No entanto, os soldados Guilherme Tadeu Figueiredo Giacomelli e Renan Conceição Fernandes Branco foram soltos pelo mesmo magistrado no início de outubro.
A morte
Rogério Ferreira da Silva Júnior completou 19 anos no domingo (9/8). Segundo familiares, ele havia saído de sua casa, no Parque Bristol, na zona sul da cidade de São Paulo, dirigindo uma motocicleta, para encontrar um grupo de amigos com quem pretendia comemorar a data. Na Avenida dos Pedrosos, às 17h50, foi abordado por policiais militares, da Rocam (Ronda Ostensiva com Apoio de Motocicletas) do 46º Batalhão de Polícia Militar Metropolitano, e morto com um tiro.
Um vídeo obtido pela reportagem mostra o que seria o momento da morte de Rogério. Três motocicletas aparecem nas imagens do circuito de segurança, duas com PMs e uma com Rogério. O jovem diminui a velocidade da moto até parar. No momento seguinte um dos policiais atira em Rogério, que cai.

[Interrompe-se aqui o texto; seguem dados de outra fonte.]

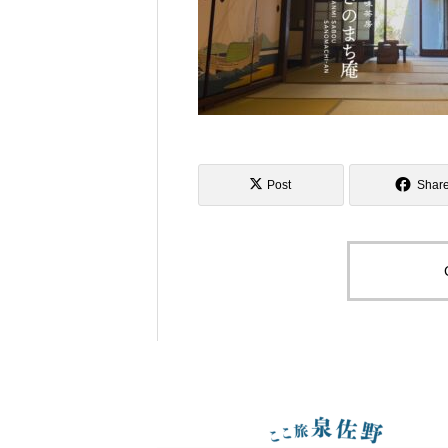
Post
Shar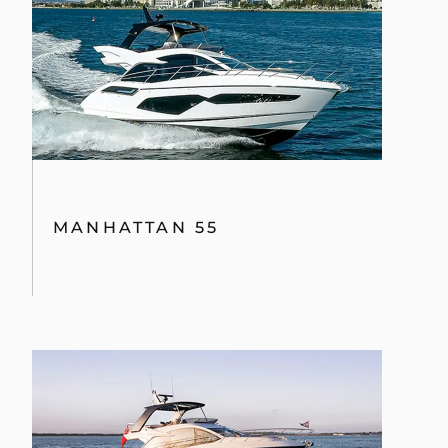
MANHATTAN 55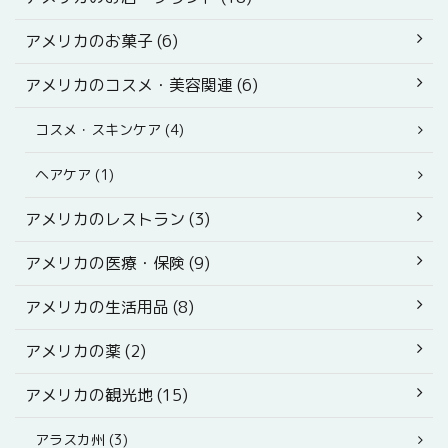
アメリカのお菓子 (6)
アメリカのコスメ・美容関連 (6)
コスメ・スキンケア (4)
ヘアケア (1)
アメリカのレストラン (3)
アメリカの医療・保険 (9)
アメリカの生活用品 (8)
アメリカの薬 (2)
アメリカの観光地 (15)
アラスカ州 (3)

A versão dos policiais Guilherme Tadeu Figueiredo Giacomelli e Renan Conceição Fernandes Branco é de que patrulhavam a região do Parque Bristol quando viram Rogério em sua moto e ele fugiu. Durante a perseguição, contam os PMs à Polícia Civil, Rogério teria feito “menção de colocar a mão na cintura como se estivesse armado”. O PM Giacomelli, então, decidiu atirar por entender que estava “diante de uma iminente agressão”.
Na ocasião, o secretário da Segurança Pública de São Paulo, general João Camilo Pires de Campos, mentiu ao dizer que a moto pilotada por Rogério seria “fruto de roubo”.